___ Excerpt

Kauan Santos

Personal information
- Full name: Kauan Santos Silva
- Date of birth: 17 June 2004 (age 21)
- Place of birth: Planaltina, Brazil
- Height: 1.69 m (5 ft 7 in)
- Position: Attacking midfielder / Full-back

Team information
- Current team: Shabab Al Ahli
- Number: 31

Youth career
- 2015–2024: Palmeiras

Senior career*
- Years: Team / Apps / (Gls)
- 2023–2024: Palmeiras / 1 / (0)
- 2024–: Shabab Al Ahli / 1 / (1)

= Kauan Santos =

Brazilian footballer

Kauan Santos Silva (born 17 June 2004), known as Kauan Santos or just Kauan, is a Brazilian footballer who plays as an attacking midfielder or full back for Shabab Al Ahli.

==Career==
Born in Planaltina, Federal District, Kauan joined Palmeiras' youth setup in 2015, aged 11. On 15 September 2022, he renewed his contract with the club until January 2025.

______

Directive 1: Extract the lines of the listing, starting at its first line and ending at the line that contains "da imprenditori anche di".
The footballer profile and the listing that follows it come from separate sources.

___ Given entries

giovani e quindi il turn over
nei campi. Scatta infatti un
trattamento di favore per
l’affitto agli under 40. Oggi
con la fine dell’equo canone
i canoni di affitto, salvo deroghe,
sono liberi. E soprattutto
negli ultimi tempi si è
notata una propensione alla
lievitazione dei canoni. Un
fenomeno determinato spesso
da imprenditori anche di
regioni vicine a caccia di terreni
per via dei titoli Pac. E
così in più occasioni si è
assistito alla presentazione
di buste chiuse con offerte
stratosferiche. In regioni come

______

Directive 2: Copy the passage from the footballer profile, starting at "- Place of birth: Planaltina, Brazil" and ending at "Palmeiras / 1 / (0)".

Exercise output 1:
giovani e quindi il turn over
nei campi. Scatta infatti un
trattamento di favore per
l’affitto agli under 40. Oggi
con la fine dell’equo canone
i canoni di affitto, salvo deroghe,
sono liberi. E soprattutto
negli ultimi tempi si è
notata una propensione alla
lievitazione dei canoni. Un
fenomeno determinato spesso
da imprenditori anche di

Exercise output 2:
- Place of birth: Planaltina, Brazil
- Height: 1.69 m (5 ft 7 in)
- Position: Attacking midfielder / Full-back

Team information
- Current team: Shabab Al Ahli
- Number: 31

Youth career
- 2015–2024: Palmeiras

Senior career*
- Years: Team / Apps / (Gls)
- 2023–2024: Palmeiras / 1 / (0)